April 1, 2000: Concord’s Matt Bonner gets a taste of Final Four basketball as a freshman, scoring four points and grabbing two rebounds in 14 minutes of play. His team, the University of Florida, defeats North Carolina, 71-59, to advance to the championship game.
April 1, 1891: William M. Chase, a prominent Concord lawyer and longtime school board member and a trustee of Dartmouth College, is appointed an associate justice on the state Supreme Court.
April 1, 1997: In a bout of April Fools weather on baseball’s Opening Day, Concord gets seven inches of snow.
April 1, 1878: Shortly after midnight, April Fools pranksters dig up the body of executed murderer Joseph Lapage. They take it to the State House yard and suspend it from a gibbet-shaped water pipe frame. Special Detective E.B. Craddock and Officer Foster cut it down and bring it to Foster’s stable behind the Phenix Hotel.
April 1, 1830: Meeting on Fast Day at Concord’s Old North Church, leading citizens resolve to form the city’s first temperance society.
April 1, 1861: Charles J. French is born. He will grow up to be mayor of Concord, serving from 1909 to 1915 and again in 1918-19. “He was a remarkably able vote-getter, winning over many strong men who wished to obtain the coveted position as chief executive of the city,” reports the Granite Monthly magazine. French was also an accomplished wrestler and umpire.
April 2, 1851: Concord’s town meeting votes to end the tolling of bells at funerals. The practice, the resolution says, “is productive of no good, and may, in case of the illness of the living, result in evil.”
April 2, 1835: A second temperance society is formed in Concord. It calls itself the Concord Total Abstinence Society and will attract mainly middle-aged men. The city’s Temperance Society already has 262 members, including 92 women.
April 3, 1945: Word reaches Concord that Staff Sgt.
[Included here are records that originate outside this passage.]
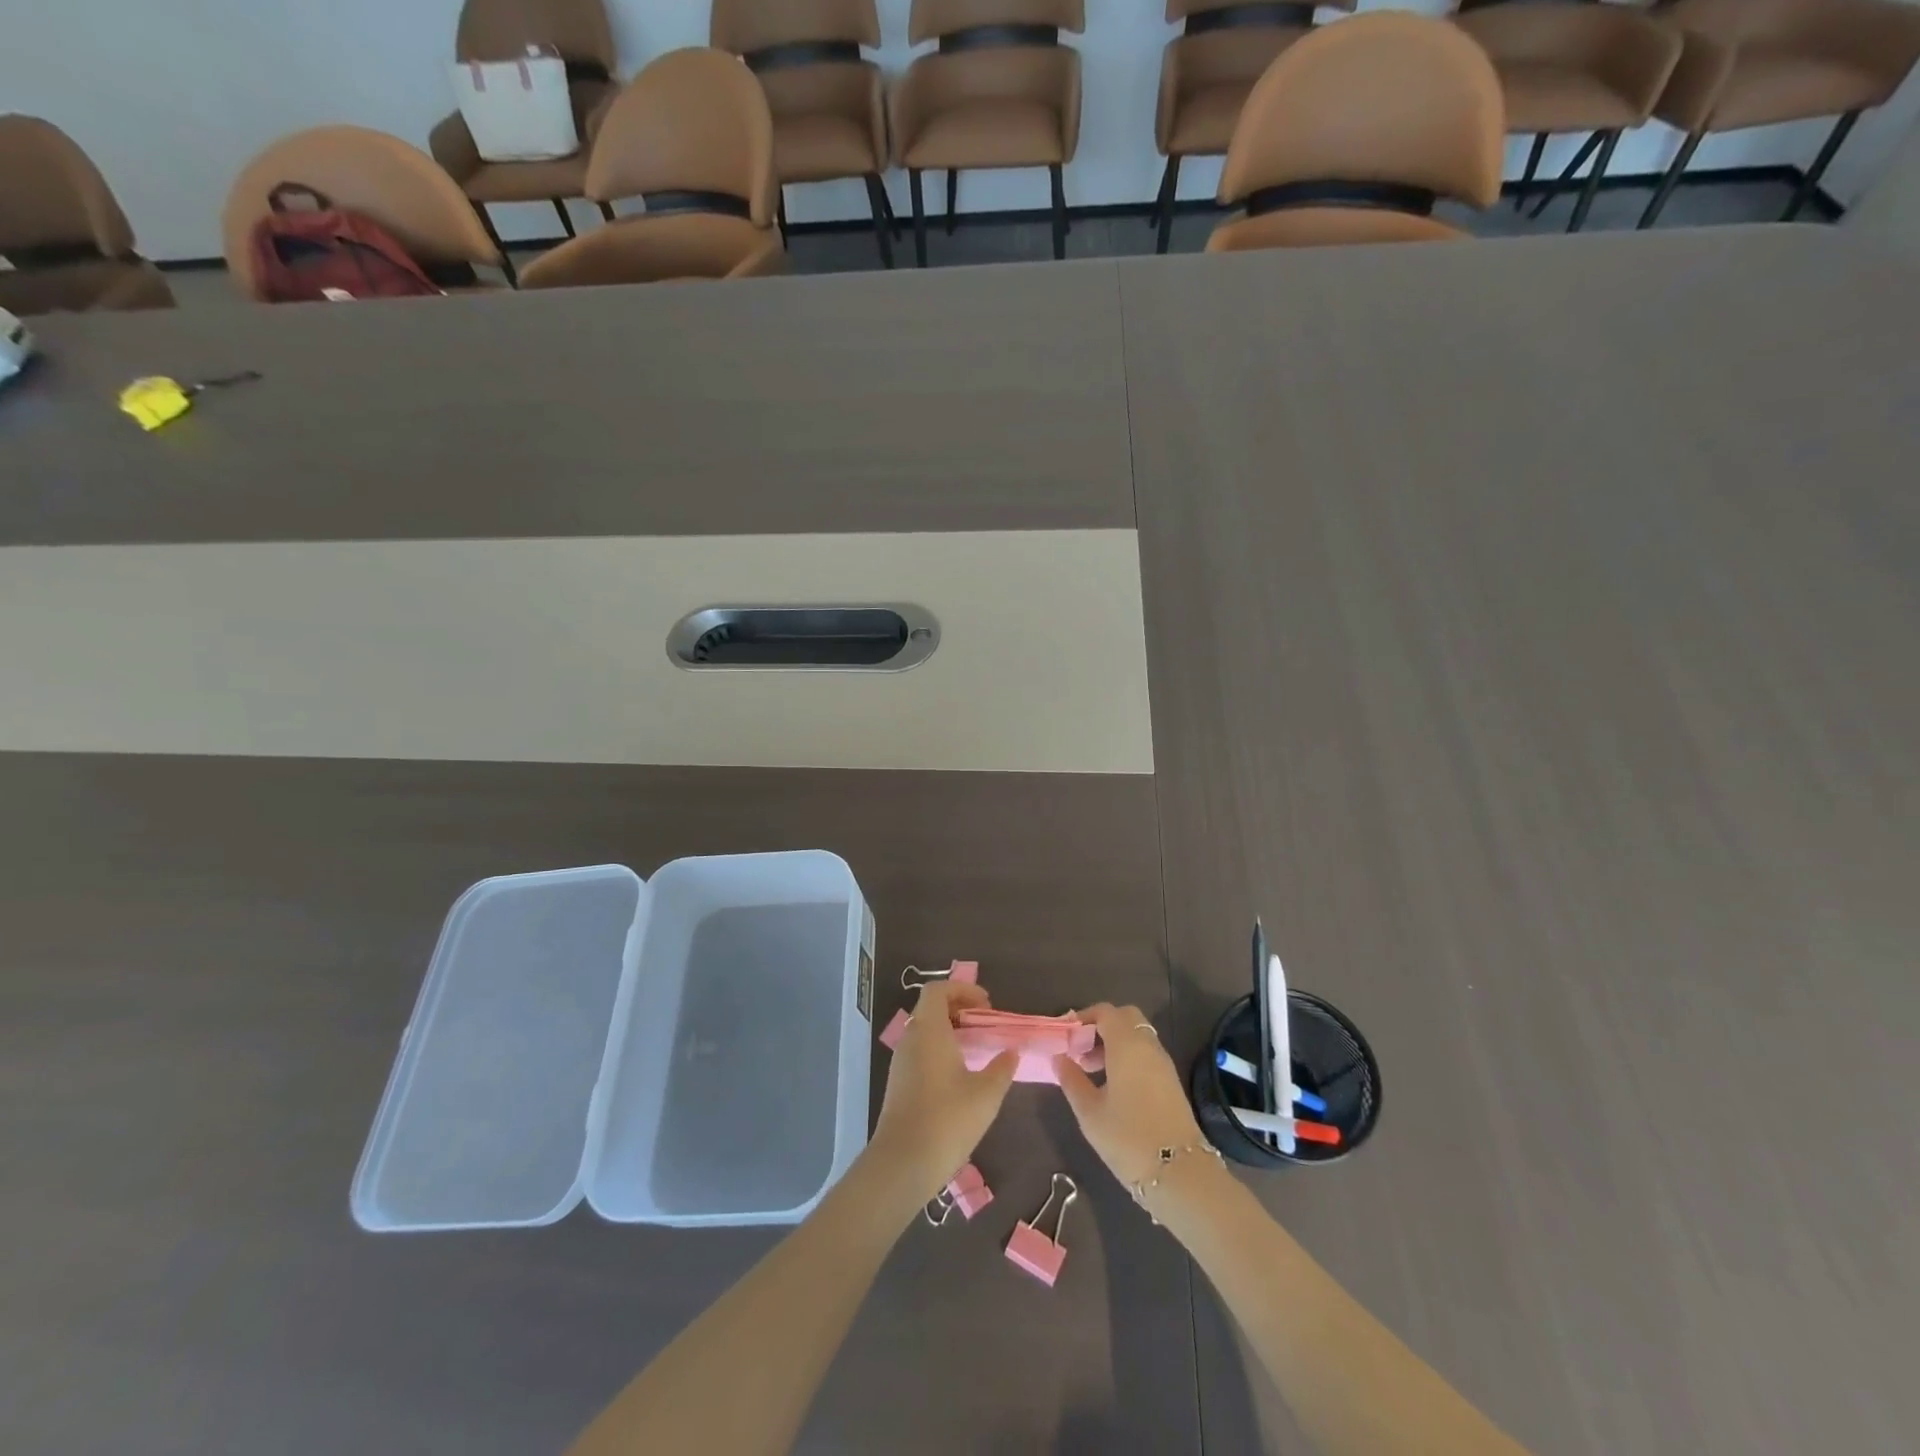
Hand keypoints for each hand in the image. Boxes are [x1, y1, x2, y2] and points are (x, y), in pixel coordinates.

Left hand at [867, 982, 1017, 1207]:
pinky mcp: (899, 1082)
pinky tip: (961, 1074)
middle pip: (931, 1007)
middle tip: (985, 1024)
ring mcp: (901, 1061)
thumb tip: (1011, 1051)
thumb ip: (1002, 1068)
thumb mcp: (986, 1094)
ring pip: (925, 1030)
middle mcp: (911, 1038)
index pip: (938, 989)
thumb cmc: (947, 1120)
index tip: (986, 1006)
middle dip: (959, 1008)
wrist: (902, 1163)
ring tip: (977, 1048)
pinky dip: (940, 1048)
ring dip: (950, 1030)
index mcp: (929, 1030)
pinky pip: (921, 1050)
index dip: (962, 989)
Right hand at [1054, 1003, 1205, 1189]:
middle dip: (1101, 1026)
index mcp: (1126, 1044)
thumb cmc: (1128, 1138)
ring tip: (1092, 1072)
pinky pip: (1146, 1054)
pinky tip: (1114, 1086)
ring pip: (1137, 1036)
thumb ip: (1071, 1079)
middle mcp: (1148, 1045)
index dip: (1084, 1017)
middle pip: (1125, 1018)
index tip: (1066, 1036)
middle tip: (1082, 1051)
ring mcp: (1163, 1063)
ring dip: (1115, 1043)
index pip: (1105, 1011)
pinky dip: (1128, 1057)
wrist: (1179, 1173)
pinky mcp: (1171, 1082)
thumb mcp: (1089, 1111)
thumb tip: (1059, 1057)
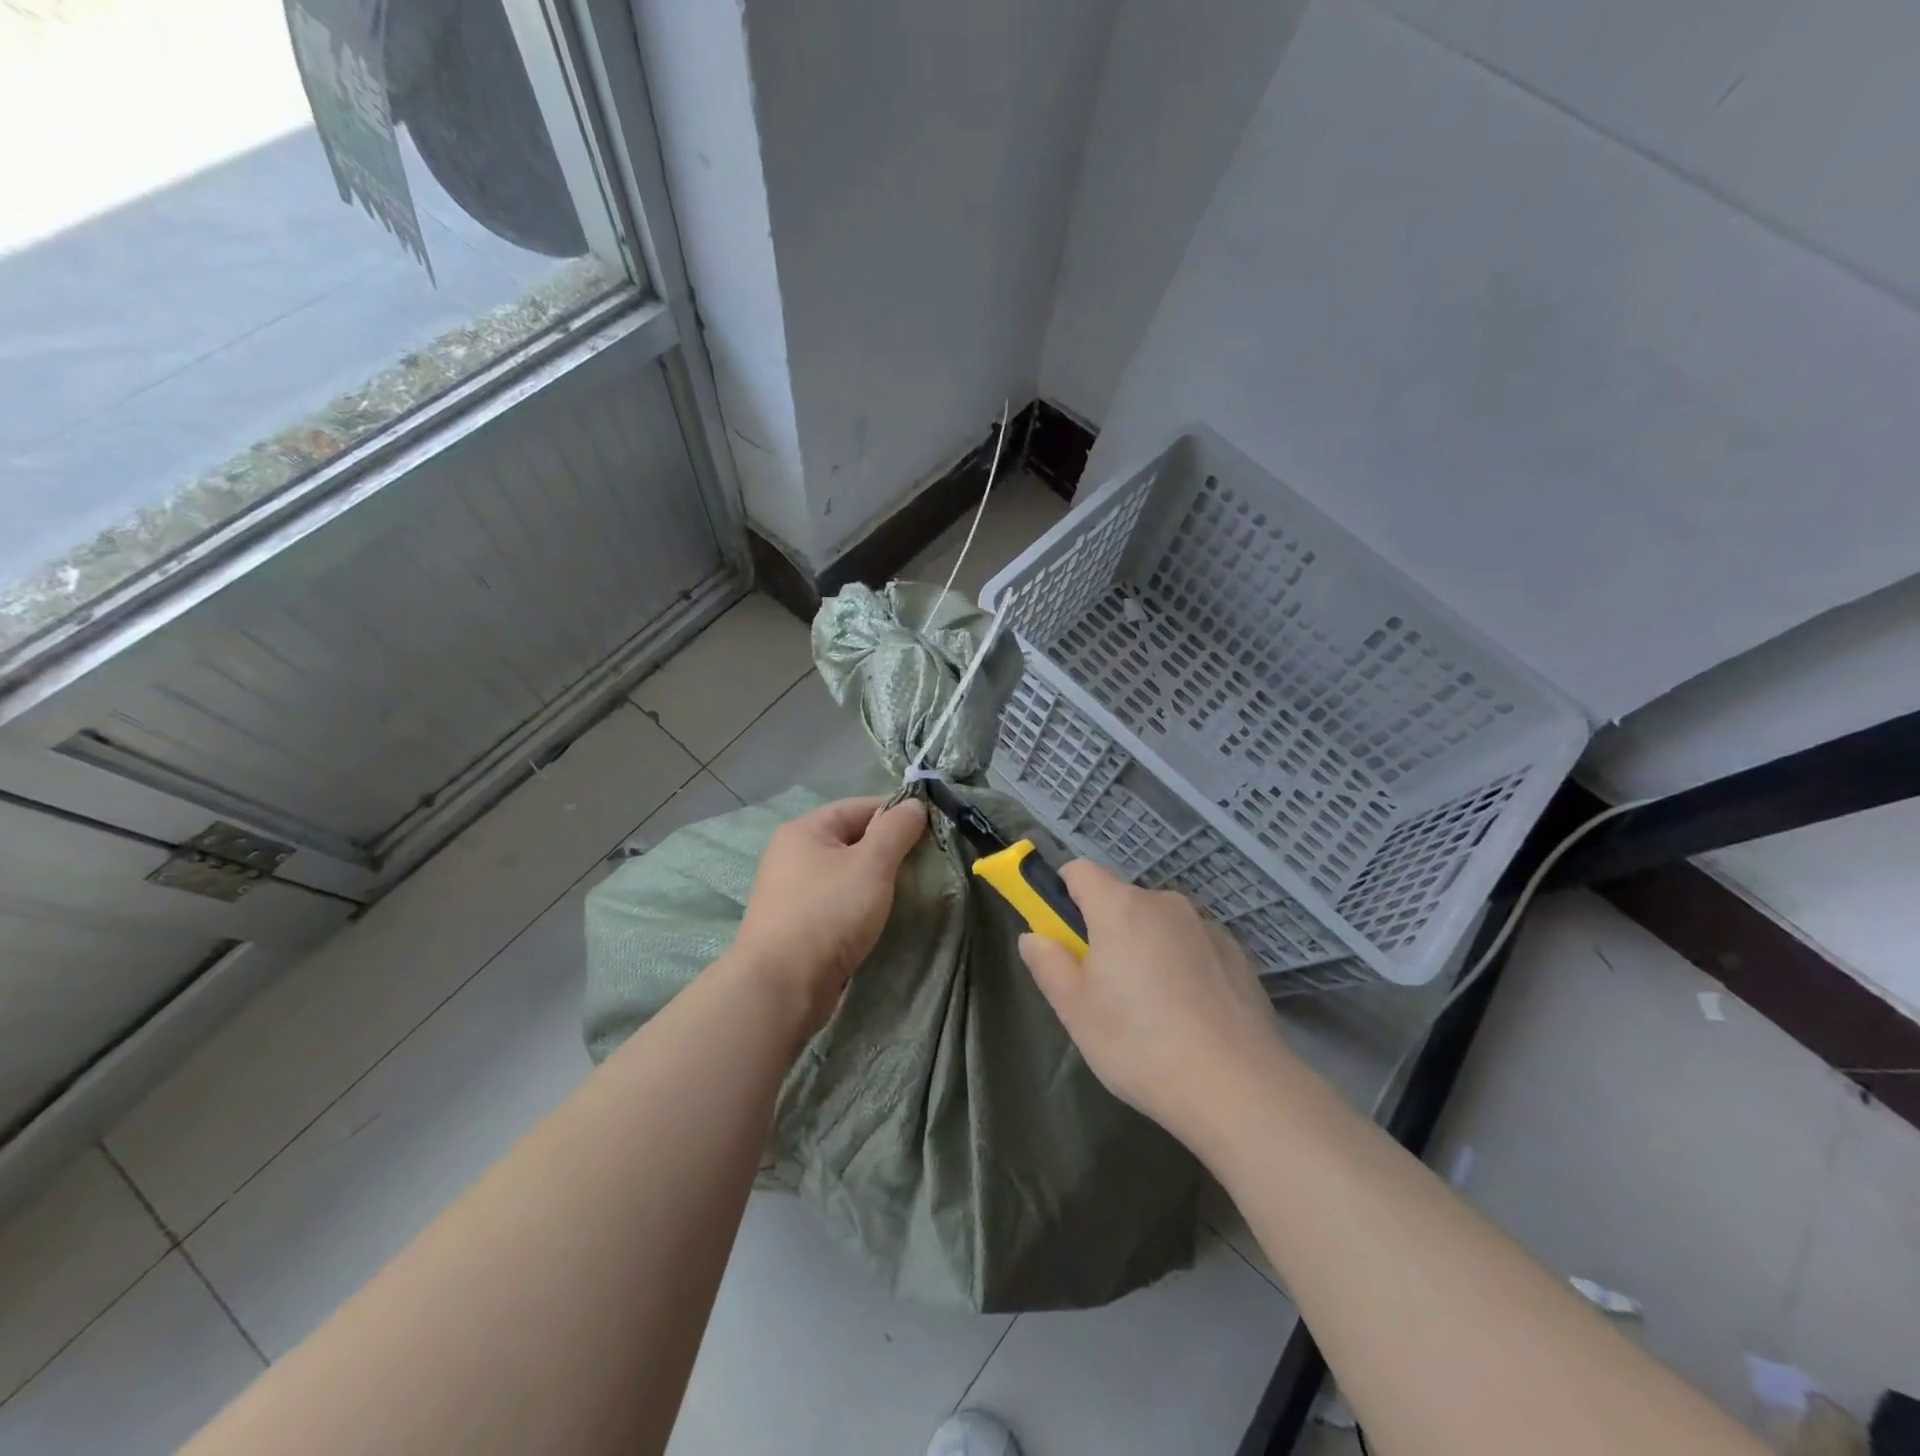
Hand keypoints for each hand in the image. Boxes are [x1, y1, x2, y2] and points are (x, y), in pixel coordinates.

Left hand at [729, 795, 927, 1037]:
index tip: (932, 829)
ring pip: (846, 873)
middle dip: (890, 849)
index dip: (897, 813)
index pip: (860, 806)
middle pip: (852, 839)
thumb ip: (896, 829)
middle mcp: (792, 855)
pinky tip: (883, 916)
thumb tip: (915, 804)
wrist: (782, 987)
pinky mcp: (797, 925)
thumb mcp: (871, 864)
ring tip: (912, 889)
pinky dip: (861, 904)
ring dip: (877, 879)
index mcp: (805, 830)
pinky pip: (838, 902)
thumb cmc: (828, 913)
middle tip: (927, 862)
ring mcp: (792, 892)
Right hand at [1018, 860, 1295, 1148]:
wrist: (1238, 1087)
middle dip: (1105, 930)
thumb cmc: (1140, 1044)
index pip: (1080, 870)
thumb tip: (1034, 937)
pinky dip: (1182, 964)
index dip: (1062, 893)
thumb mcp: (1076, 1011)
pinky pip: (1192, 945)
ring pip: (1159, 924)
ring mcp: (1206, 926)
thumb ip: (1048, 965)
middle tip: (1103, 987)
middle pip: (1120, 900)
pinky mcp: (1237, 953)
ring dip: (1145, 947)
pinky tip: (1189, 1015)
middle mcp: (1164, 903)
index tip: (1062, 934)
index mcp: (1120, 908)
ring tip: (1151, 1009)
F. Hamilton Kibbee was killed on Jan. 31 while a prisoner of war in Germany. His wife Mary, who lives on South Street, last heard from him Jan. 7. The Kibbees have two children, ages 4 and 21 months.
April 3, 1909: In perhaps the first full-page automobile ad in the Monitor, Concord dealer Fred Johnson describes in detail the new Buick “Model 17 Touring Car.” It has five seats, two in front, three in back, a steering wheel rather than a tiller, four cylinders and 30 horsepower. A cloth folding top for rainy days is optional. The price: $1,750. It is the first decade of the popularization of the automobile. In 1900, there were 50 cars registered in New Hampshire. By 1910, there will be 3,500.
April 3, 1905: Douglas Everett is born. Everett will become a member of the 1932 U.S. Olympic hockey team, win a silver medal and be inducted into the U.S. Hockey Hall of Fame. The Everett Arena in Concord will be named in his honor.
April 3, 1994: Pitching for the St. Louis Cardinals on Opening Day, Concord’s Bob Tewksbury defeats the Cincinnati Reds. The highlight is Tewksbury’s two-run double over the head of Reds center fielder Roberto Kelly.
April 4, 1983: Concord City Clerk Marjorie Foote retires after 19 years on the job. “I knew just about everything that was going on with people in this city,” she recalls.
April 4, 1974: Gov. Mel Thomson signs legislation reinstating the death penalty in New Hampshire. “I feel like John Hancock when he finished putting his signature on the Declaration of Independence,” he says. The new law calls for death by hanging.
April 6, 1853: City government is established in Concord.
April 6, 1978: Gov. Meldrim Thomson Jr. swears in David H. Souter as a superior court judge.
April 7, 1968: About 350 people attend a memorial service on the State House plaza for Dr. Martin Luther King Jr., the civil rights leader who was assassinated three days earlier in Memphis. In a statement drafted in conjunction with other local clergy, Rev. Paul Beattie, a Unitarian minister, suggests that nearly all-white Concord should actively seek to persify. “Concord is an ideal town for developing a full inter-racial community,” he says. “We do not have a ghetto. We do not have a street where all or most Negroes live.” He suggests that Concord invite to town “some of the black people who have lost all hope while living in the segregated squalor of urban centers.”
April 7, 1830: A committee is formed in Concord to pursue the idea of an east-west railroad line through New Hampshire and Vermont. The first train will not reach the city for 12 years, and it will come north from Boston.
April 7, 1965: The Monitor reports on plans for a new $1.2 million state liquor store on Storrs Street in Concord. “The state store is expected to become the first of its sort in the nation. Ohio has featured self-service liquor stores for a dozen years, but they have not also featured specialty liquors and wines, as planned in the model Concord store.”